Stored items:
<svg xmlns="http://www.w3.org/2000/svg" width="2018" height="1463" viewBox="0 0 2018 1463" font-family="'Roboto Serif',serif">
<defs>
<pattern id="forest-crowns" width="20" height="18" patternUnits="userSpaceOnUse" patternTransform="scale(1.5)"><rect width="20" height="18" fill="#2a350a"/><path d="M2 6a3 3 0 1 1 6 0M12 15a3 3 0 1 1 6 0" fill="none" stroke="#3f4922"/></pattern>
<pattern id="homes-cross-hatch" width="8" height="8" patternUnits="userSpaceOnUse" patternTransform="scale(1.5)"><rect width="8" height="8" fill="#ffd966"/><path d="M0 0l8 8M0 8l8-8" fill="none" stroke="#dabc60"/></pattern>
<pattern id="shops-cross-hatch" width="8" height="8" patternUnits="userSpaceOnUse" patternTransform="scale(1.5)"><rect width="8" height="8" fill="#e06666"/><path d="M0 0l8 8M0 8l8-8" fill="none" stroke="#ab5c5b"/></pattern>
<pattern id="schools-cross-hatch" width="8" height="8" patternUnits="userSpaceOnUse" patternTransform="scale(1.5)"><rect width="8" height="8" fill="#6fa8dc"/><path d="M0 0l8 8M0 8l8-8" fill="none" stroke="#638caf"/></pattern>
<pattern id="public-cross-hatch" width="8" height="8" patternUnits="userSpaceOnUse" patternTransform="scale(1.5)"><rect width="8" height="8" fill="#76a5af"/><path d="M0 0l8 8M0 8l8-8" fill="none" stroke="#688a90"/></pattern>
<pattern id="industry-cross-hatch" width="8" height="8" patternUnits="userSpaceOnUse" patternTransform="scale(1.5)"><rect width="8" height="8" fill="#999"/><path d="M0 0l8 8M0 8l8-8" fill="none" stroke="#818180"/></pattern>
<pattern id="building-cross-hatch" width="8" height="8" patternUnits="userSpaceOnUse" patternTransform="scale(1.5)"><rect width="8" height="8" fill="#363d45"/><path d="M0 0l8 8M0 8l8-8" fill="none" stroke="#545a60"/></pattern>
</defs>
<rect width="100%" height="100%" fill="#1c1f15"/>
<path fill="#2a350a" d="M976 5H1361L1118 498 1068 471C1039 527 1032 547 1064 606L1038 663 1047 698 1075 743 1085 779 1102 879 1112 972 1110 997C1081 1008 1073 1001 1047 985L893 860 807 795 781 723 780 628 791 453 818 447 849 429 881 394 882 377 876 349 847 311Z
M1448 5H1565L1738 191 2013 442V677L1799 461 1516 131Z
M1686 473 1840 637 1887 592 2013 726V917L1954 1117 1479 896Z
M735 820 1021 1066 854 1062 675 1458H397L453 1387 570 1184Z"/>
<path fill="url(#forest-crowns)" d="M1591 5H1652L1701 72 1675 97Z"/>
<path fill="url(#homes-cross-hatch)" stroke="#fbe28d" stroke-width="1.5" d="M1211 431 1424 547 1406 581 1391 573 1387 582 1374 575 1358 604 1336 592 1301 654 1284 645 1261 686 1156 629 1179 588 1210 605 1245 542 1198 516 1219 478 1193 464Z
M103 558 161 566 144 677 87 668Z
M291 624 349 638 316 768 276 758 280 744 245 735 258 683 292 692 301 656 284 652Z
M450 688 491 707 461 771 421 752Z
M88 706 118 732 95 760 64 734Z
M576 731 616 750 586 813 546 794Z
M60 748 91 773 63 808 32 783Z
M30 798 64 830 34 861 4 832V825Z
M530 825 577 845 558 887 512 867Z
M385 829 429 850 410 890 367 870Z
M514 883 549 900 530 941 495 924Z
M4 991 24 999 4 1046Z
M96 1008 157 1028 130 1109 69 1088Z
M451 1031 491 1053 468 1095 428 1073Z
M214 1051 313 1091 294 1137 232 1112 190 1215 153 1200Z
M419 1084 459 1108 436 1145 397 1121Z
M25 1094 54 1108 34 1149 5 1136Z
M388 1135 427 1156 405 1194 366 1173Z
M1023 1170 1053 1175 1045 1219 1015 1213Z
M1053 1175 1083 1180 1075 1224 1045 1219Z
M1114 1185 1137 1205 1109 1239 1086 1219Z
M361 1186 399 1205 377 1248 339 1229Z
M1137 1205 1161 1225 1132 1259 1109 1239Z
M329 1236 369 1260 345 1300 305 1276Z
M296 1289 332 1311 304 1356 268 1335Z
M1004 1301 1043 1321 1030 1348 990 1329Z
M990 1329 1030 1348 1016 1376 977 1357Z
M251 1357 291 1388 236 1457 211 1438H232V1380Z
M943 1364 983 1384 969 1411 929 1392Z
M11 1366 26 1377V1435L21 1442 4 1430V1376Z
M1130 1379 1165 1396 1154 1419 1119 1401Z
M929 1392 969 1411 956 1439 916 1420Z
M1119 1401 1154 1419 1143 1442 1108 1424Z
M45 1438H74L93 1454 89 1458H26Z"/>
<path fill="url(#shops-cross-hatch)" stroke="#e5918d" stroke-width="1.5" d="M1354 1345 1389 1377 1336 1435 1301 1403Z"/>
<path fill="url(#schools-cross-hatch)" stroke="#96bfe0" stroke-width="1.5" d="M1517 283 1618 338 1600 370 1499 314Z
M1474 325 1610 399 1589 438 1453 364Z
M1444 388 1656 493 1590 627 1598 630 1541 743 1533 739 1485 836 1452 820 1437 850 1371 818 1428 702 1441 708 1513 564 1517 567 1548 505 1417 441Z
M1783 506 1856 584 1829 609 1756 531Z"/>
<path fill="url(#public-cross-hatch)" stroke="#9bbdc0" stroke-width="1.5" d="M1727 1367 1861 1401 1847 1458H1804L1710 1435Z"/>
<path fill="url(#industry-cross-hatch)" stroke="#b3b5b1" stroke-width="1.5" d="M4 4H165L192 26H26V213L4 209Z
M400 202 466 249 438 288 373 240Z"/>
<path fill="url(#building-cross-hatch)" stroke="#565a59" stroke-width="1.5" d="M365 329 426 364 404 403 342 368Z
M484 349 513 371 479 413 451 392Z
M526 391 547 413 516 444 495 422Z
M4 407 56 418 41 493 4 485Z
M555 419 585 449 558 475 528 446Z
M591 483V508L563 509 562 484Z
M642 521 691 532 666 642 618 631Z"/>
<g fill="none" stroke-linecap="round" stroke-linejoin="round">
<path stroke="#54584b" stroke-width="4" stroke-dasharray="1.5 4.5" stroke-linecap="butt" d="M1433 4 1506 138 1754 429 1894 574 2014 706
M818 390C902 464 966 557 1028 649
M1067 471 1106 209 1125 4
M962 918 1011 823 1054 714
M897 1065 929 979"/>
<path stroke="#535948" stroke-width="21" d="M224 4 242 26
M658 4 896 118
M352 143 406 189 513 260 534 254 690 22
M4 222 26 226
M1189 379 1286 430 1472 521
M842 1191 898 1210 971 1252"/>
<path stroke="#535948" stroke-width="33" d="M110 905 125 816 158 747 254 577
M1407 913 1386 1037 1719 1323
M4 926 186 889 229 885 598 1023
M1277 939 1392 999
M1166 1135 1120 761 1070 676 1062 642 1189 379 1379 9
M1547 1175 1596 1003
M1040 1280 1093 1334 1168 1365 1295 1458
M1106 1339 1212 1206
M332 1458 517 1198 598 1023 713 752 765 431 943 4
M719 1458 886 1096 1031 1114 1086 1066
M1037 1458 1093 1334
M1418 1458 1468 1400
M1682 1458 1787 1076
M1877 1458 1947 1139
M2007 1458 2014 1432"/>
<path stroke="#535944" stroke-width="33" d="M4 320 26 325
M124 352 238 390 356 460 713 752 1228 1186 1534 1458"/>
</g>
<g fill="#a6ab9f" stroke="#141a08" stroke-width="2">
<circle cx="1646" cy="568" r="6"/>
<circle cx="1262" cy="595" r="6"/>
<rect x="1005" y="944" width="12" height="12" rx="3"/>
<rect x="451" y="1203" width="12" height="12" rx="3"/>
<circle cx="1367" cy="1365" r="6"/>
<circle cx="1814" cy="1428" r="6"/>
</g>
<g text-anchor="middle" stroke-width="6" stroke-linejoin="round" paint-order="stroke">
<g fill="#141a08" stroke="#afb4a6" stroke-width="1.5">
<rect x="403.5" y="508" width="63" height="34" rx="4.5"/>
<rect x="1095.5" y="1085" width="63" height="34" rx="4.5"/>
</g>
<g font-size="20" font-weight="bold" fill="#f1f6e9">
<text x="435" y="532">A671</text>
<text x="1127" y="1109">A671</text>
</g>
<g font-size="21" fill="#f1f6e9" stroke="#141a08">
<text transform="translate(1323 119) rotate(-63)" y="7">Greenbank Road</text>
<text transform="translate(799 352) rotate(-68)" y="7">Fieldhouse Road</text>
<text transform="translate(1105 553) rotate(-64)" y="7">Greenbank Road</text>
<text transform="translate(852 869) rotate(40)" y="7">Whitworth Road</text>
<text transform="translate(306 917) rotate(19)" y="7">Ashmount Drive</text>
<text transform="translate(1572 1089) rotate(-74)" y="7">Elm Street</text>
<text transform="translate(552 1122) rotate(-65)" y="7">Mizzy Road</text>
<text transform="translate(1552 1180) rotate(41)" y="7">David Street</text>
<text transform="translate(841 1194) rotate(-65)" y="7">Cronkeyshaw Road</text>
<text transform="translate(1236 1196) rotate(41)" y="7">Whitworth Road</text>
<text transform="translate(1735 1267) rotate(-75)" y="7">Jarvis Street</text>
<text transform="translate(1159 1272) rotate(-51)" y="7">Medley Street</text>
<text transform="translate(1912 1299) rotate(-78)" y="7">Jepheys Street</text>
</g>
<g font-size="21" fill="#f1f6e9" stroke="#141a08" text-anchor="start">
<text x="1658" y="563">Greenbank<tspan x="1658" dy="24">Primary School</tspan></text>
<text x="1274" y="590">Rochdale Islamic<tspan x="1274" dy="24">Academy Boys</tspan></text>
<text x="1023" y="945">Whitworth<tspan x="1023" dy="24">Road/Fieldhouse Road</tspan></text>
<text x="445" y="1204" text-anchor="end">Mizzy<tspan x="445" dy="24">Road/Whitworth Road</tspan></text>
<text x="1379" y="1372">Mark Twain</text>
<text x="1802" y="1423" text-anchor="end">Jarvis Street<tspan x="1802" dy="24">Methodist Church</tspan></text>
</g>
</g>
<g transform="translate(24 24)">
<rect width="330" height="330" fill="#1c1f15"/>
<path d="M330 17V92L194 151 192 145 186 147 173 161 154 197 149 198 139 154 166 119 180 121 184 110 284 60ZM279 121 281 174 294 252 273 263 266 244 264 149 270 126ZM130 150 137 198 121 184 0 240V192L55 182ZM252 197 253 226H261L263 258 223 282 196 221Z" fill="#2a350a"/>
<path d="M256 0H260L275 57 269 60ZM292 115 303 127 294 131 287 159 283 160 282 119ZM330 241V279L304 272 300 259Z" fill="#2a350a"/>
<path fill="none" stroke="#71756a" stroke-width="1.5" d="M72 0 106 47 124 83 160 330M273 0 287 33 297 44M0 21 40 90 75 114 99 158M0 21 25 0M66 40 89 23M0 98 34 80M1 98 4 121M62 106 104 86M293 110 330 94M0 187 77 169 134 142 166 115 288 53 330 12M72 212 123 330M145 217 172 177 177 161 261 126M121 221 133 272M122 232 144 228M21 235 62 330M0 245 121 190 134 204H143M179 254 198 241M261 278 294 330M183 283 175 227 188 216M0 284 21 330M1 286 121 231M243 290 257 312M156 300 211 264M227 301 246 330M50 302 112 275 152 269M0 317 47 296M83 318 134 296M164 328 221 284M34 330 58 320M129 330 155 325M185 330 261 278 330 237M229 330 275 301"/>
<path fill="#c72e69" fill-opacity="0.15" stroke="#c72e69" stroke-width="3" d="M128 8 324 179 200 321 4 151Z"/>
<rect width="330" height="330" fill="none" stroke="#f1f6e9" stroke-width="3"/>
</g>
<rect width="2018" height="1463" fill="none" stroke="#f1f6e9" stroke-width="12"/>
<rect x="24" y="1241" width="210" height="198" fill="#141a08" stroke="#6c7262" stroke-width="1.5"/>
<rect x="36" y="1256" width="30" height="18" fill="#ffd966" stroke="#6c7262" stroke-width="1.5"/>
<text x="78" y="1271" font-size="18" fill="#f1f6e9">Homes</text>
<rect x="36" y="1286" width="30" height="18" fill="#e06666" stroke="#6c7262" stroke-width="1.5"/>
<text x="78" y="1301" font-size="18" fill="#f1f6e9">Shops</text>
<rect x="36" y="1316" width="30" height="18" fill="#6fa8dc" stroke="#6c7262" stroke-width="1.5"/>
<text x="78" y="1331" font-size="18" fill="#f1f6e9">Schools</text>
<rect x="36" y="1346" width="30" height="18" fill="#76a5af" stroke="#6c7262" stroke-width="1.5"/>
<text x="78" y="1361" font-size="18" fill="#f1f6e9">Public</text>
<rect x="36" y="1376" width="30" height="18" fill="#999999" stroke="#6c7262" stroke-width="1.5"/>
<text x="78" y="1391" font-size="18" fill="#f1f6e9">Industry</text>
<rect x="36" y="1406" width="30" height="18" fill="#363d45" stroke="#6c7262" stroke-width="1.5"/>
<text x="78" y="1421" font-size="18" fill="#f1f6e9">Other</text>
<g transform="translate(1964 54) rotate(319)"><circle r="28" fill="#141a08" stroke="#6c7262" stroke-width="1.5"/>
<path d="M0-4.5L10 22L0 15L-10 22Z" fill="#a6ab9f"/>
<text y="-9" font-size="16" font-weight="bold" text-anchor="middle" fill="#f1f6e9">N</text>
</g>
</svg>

Your assignment:
Both the line containing "M1114 1185 1137 1205 1109 1239 1086 1219Z" and the line containing "M45 1438H74L93 1454" belong in the answer. Print them and every line above that falls between them exactly, and no others.

Completed exercise:
M1114 1185 1137 1205 1109 1239 1086 1219Z
M361 1186 399 1205 377 1248 339 1229Z
M1137 1205 1161 1225 1132 1259 1109 1239Z
M329 1236 369 1260 345 1300 305 1276Z
M296 1289 332 1311 304 1356 268 1335Z
M1004 1301 1043 1321 1030 1348 990 1329Z
M990 1329 1030 1348 1016 1376 977 1357Z
M251 1357 291 1388 236 1457 211 1438H232V1380Z
M943 1364 983 1384 969 1411 929 1392Z
M11 1366 26 1377V1435L21 1442 4 1430V1376Z
M1130 1379 1165 1396 1154 1419 1119 1401Z
M929 1392 969 1411 956 1439 916 1420Z
M1119 1401 1154 1419 1143 1442 1108 1424Z
M45 1438H74L93 1454 89 1458H26Z"/>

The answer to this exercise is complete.